REQUIREMENT :: The entries below contain a line with "Page size: 1275x1650." and a line with "List each element's". Quote exactly those two lines and all lines between them.

MATERIAL FOR THE TASK ::
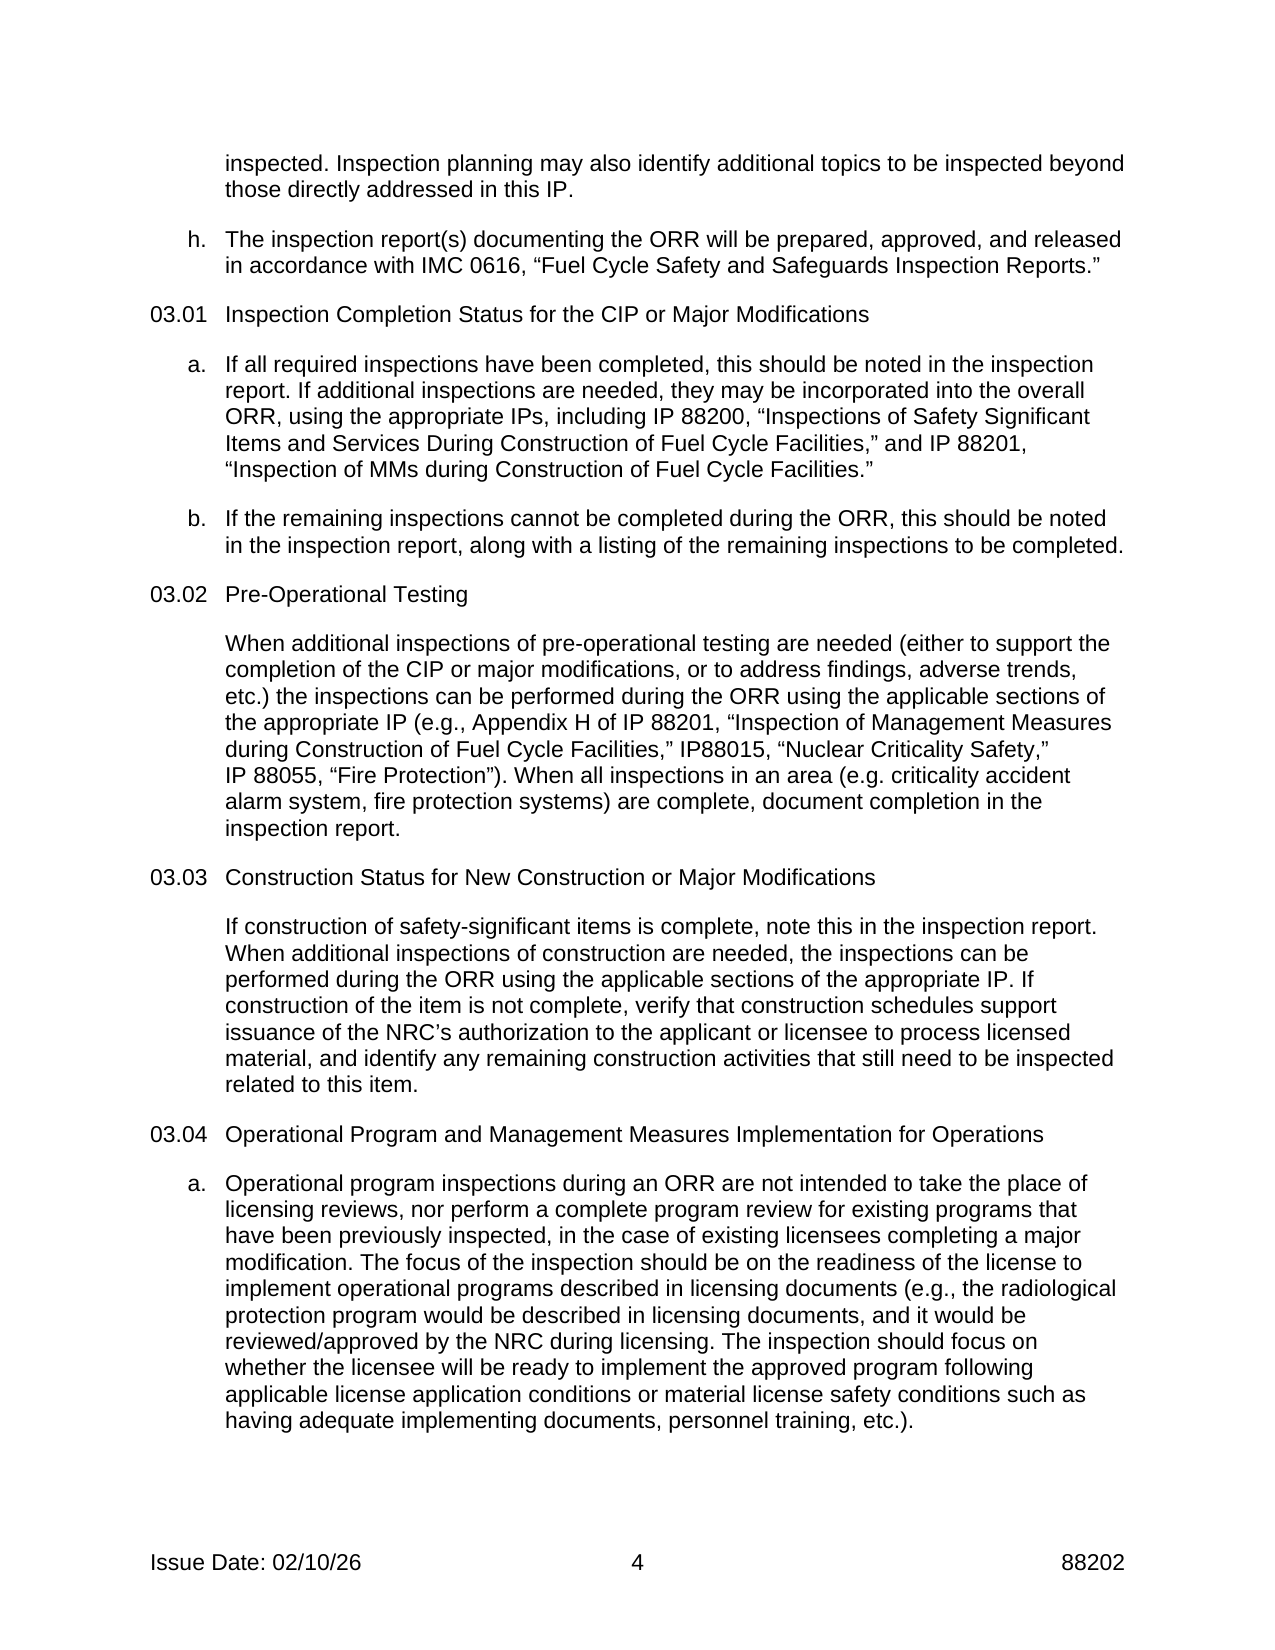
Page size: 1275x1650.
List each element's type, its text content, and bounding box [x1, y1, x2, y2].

* * *

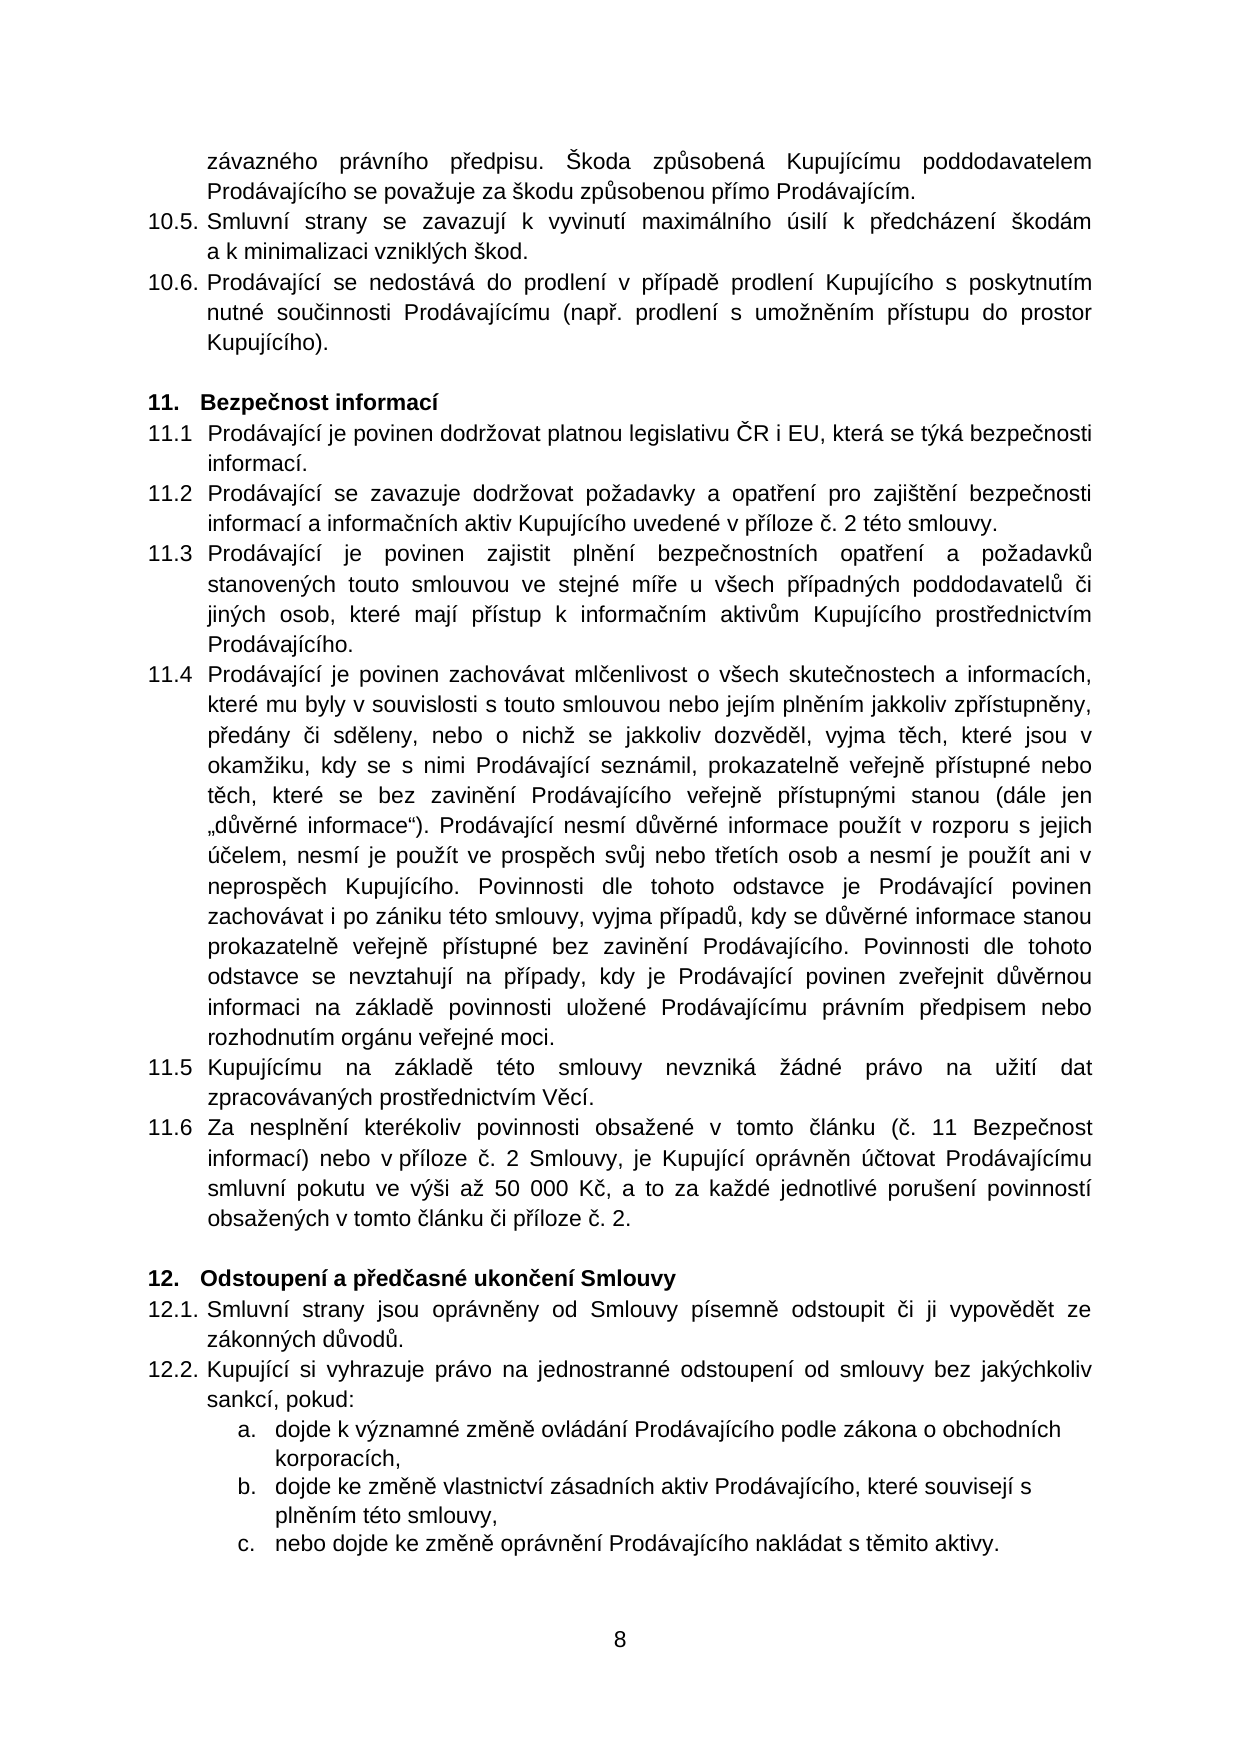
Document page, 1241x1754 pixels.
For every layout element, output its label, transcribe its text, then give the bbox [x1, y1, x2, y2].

--

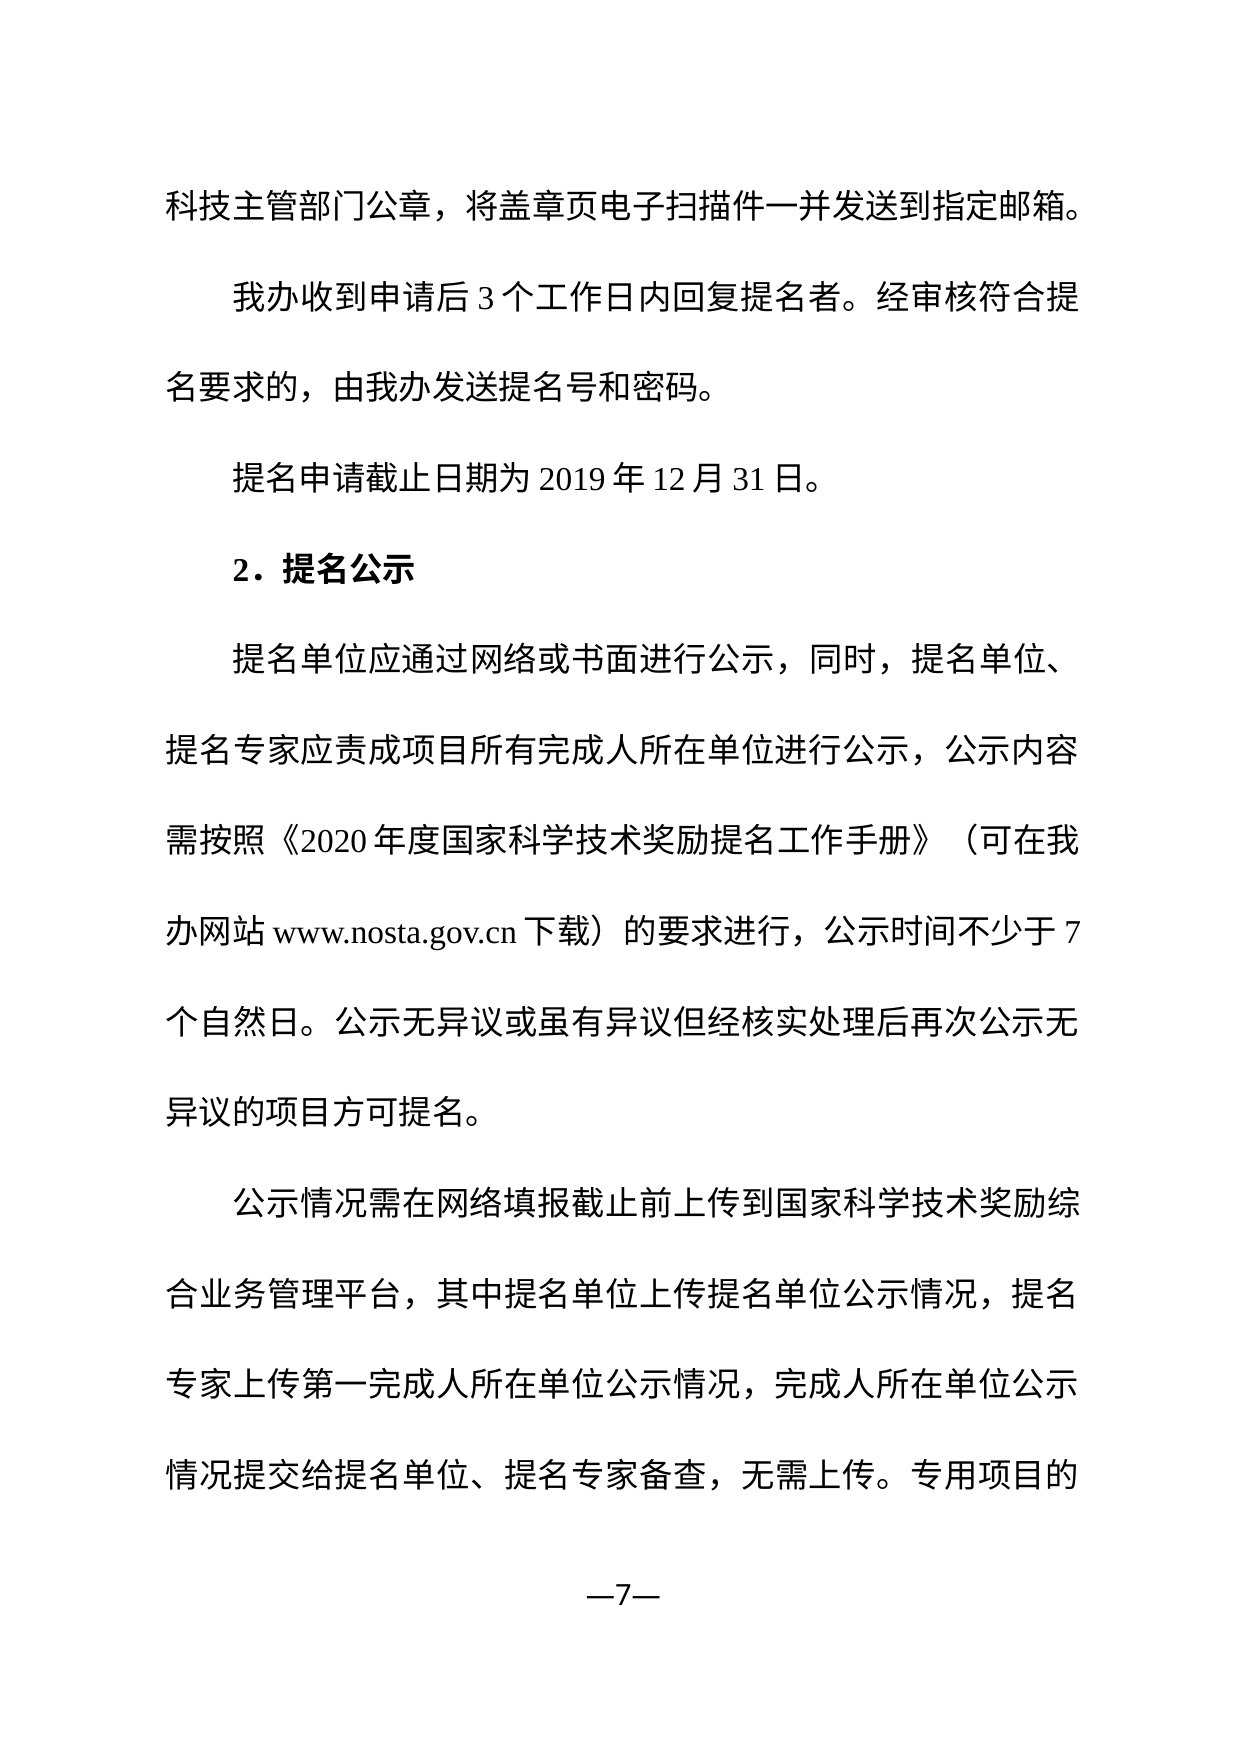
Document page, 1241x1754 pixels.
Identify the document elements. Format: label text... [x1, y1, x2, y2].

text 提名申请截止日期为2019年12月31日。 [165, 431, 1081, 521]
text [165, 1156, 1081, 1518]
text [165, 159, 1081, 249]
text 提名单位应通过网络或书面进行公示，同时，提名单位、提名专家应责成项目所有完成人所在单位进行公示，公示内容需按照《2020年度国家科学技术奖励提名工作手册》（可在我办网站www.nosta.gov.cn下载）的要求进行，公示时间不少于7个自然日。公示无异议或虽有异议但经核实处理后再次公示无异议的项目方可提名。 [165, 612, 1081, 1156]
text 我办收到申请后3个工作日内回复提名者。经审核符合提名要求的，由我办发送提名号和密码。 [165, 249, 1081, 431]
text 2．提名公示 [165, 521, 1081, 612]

SOLUTION FOR THIS EXERCISE ::
Page size: 1275x1650.
List each element's type, its text content, and bounding box [x1, y1, x2, y2].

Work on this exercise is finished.